In 701 BC, the Kingdom of Judah was facing a crisis.  Sennacherib, the king of Assyria, was invading Judah.  He had conquered other kingdoms, most recently the Northern Kingdom of Israel, and he and his forces seemed to be invincible.  People were frightened.  Some were suggesting that Judah make an alliance with Egypt.

King Hezekiah took measures.  He stopped the water that flowed outside the city of Jerusalem to deny the Assyrians water for their troops and horses, repaired the city’s fortifications, and prepared weapons and shields.  Most importantly, he reminded the people that there was more to this than merely men and horses.  He told them not to be afraid of the king of Assyria, or of the horde that was with him.  “With him,” Hezekiah said, “is an arm of flesh, but with us is the LORD our God, to help us and to fight our battles” (2Chr 32:8).

What Hezekiah said at that time is true today.  God is with us, and he is most certainly not an arm of flesh.  He is an eternal Spirit (WSC Q/A 4), one who is uncreated and rules over the entire creation.  He is the one by whom the creation exists and continues to exist (Col. 1:16, Heb. 1:3).  God rules over his creation by his providence – his most holy, wise, and powerful preserving and governing of all his creatures and all their actions (WSC Q/A 11).

Today, we are facing a dangerous enemy.  The fact that this enemy is so small that we cannot even see it, and yet it can and does bring sickness and death, in its own way makes this enemy all the more terrifying.  Yet we must remember that this virus has an arm of flesh, while our God is there to help us and to fight our battles.

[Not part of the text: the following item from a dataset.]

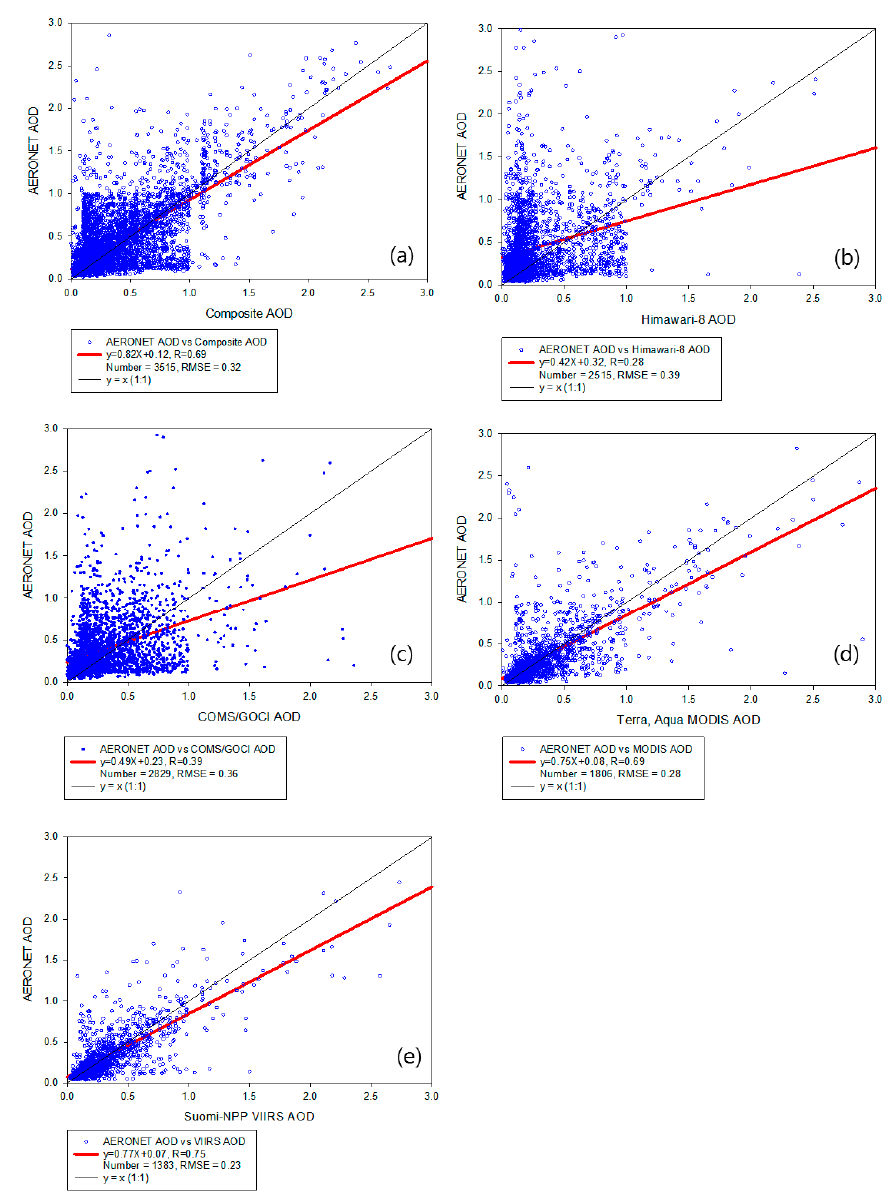
Figure 8. AOD scatterplots from ( a ) Composite, ( b ) Himawari-8/AHI, ( c ) COMS/GOCI, ( d ) Aqua Terra/MODIS, and ( e ) Suomi-NPP/VIIRS against ground-based reference AERONET data for 15 sites from January to December 2017. Solid red line is the linear regression, and the black line is 1:1. Table 4. Summary statistics for composite, satellites, and AERONET AOD products during 2017.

Let us remember, however, to take proper measures.  You saw what Hezekiah did.  In any case, we must not put God to the test (Deut. 6:16, Matt. 4:7).  Yet while we are taking proper measures, we must always go to God.  As we look to him for our daily food, we must also look to him for our health and wellbeing, and for the health and wellbeing of our loved ones.  As we do this, we will glorify God, for God is glorified when we go to him and acknowledge our total dependence upon the one who is the eternal Spirit, for “in him we live and move and have our being” (Acts 17:28).